The situation around Iran is
central to the US's Middle East policies and the present
government in Delhi may lack the grit to
indulge in an act of strategic defiance of Washington. The
Indian elites are not inclined to allow any serious
contradiction to arise in the US-India strategic partnership in
relation to the region - although they view with extreme
distaste Washington's overtures to Beijing to step in as a
provider of security for Afghanistan and as a "stakeholder" in
the regional stability of South Asia.
All that can be said for certain
for the present is that the Indian military and security
establishment may have scored a huge propaganda point over its
rivals in Rawalpindi and Islamabad by succeeding after six years
of persistent effort to gain the status of a mentor of the
Afghan armed forces.

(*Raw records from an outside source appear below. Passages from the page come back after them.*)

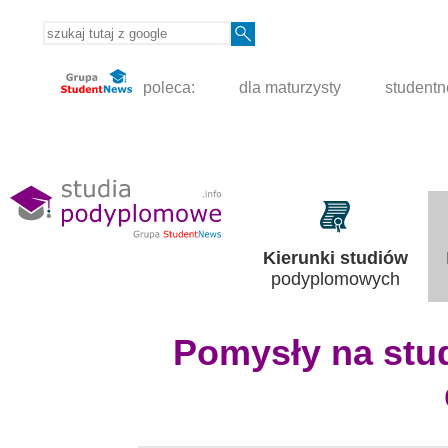
poleca:
dla maturzysty
student
Kierunki studiów
podyplomowych
Pomysły na stud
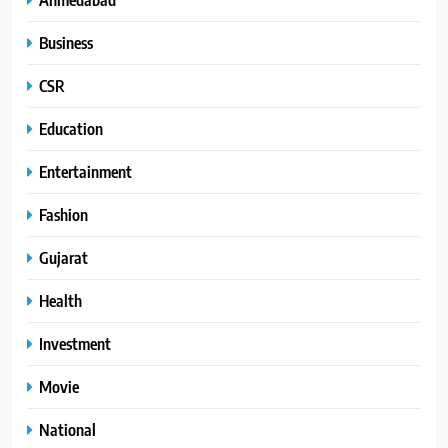
Business
CSR
Education
Entertainment
Fashion
Gujarat
Health
Investment
Movie
National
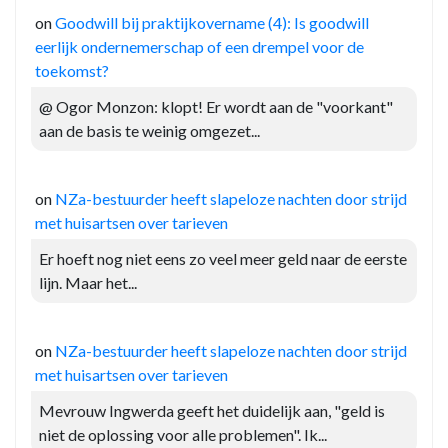
on
Goodwill bij praktijkovername (4): Is goodwill
eerlijk ondernemerschap of een drempel voor de
toekomst?
@ Ogor Monzon: klopt! Er wordt aan de "voorkant"
aan de basis te weinig omgezet...
on
NZa-bestuurder heeft slapeloze nachten door strijd
met huisartsen over tarieven
Er hoeft nog niet eens zo veel meer geld naar de eerste
lijn. Maar het...
on
NZa-bestuurder heeft slapeloze nachten door strijd
met huisartsen over tarieven
Mevrouw Ingwerda geeft het duidelijk aan, "geld is
niet de oplossing voor alle problemen". Ik...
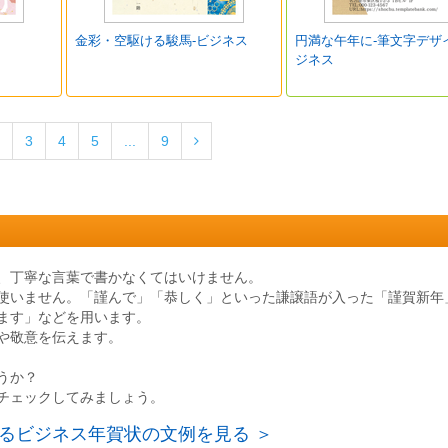
金彩・空駆ける駿馬-ビジネス
円満な午年に‐筆文字デザ
ジネス
3
4
5
...
9
、丁寧な言葉で書かなくてはいけません。
使いません。「謹んで」「恭しく」といった謙譲語が入った「謹賀新年
ます」などを用います。
や敬意を伝えます。
うか？
チェックしてみましょう。
るビジネス年賀状の文例を見る ＞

There is a heady feeling among the
strategic community that India has at long last become a player
in the "great game".
Will Indian military advisors be
stationed in Afghanistan? If that happens, the Indian political
leadership cannot overlook the grim prospect of the nascent
dialogue process with Pakistan disintegrating in no time. It is
highly unlikely that Islamabad (or Washington) would countenance
an Indian military presence in the Hindu Kush.
At the end of it all, Delhi
would do well to remember as well that all its support to the
regime of Mohammad Najibullah - political, military, security
and economic - still did not prevent the regime from collapsing
in 1992 when the mujahideen came knocking on the doors of Kabul.